MTI Micro partners for fuel cell ultra-mobile PC

Rather than look for an electrical outlet in the airport, you can pull out a liquid methanol cartridge to charge your ultra-mobile PC, if this partnership pans out.

MTI Micro and Korean manufacturer NeoSolar said on Thursday they will build prototype ultra-mobile PCs powered by fuel cells.

The two companies said they will develop digital devices that use MTI Micro's Mobion fuel cells, which use liquid methanol cartridges as a fuel.

Dr. James Y. Yu, president of NeoSolar, showing off his company's Wibrain ultra mobile PC and the Mobion chip. NeoSolar

The development could lead to external chargers, snap-on attachments or devices with the Mobion fuel cell embedded in them, the companies said.

Fuel cells are being developed for a wide range of applications, from back-up electricity in buildings and data centers to transportation.

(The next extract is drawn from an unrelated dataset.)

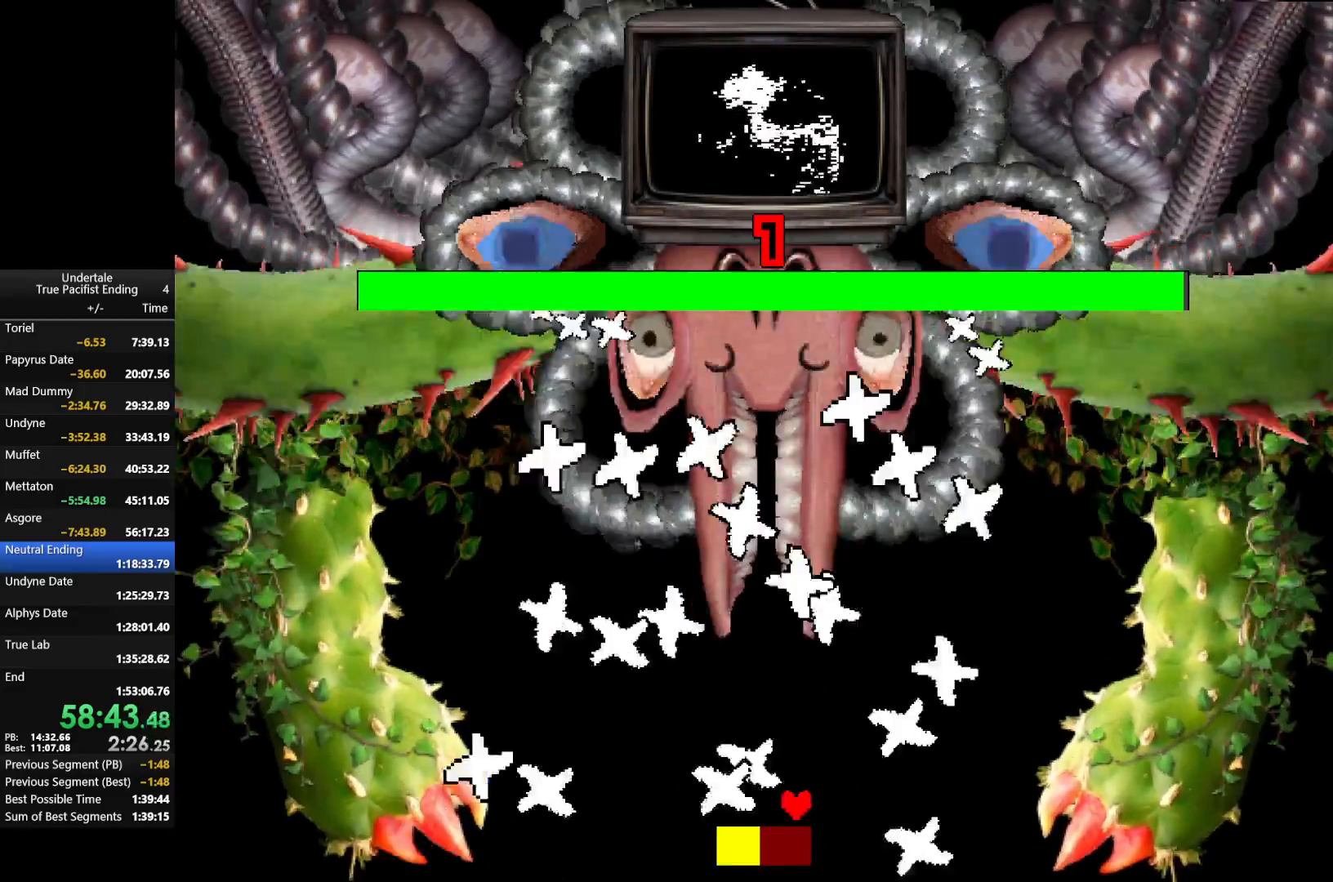
{"keys": ["x"], "events": [[67, "right", "down"], [100, "right", "up"], [200, "right", "down"], [233, "right", "up"], [333, "right", "down"], [433, "right", "up"]]}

Rather drawing on tanks of hydrogen to make electricity in a fuel cell, MTI Micro's Mobion uses methanol. The advantage is that it's a liquid fuel that can be easily transported and store, say backers. The byproduct of using the fuel is water and carbon dioxide, in relatively small amounts.

MTI has signed on a partners to develop GPS devices and digital cameras that use its fuel cells.

Other consumer electronics manufacturers, including Sharp, are also developing direct methanol to fuel cell chargers.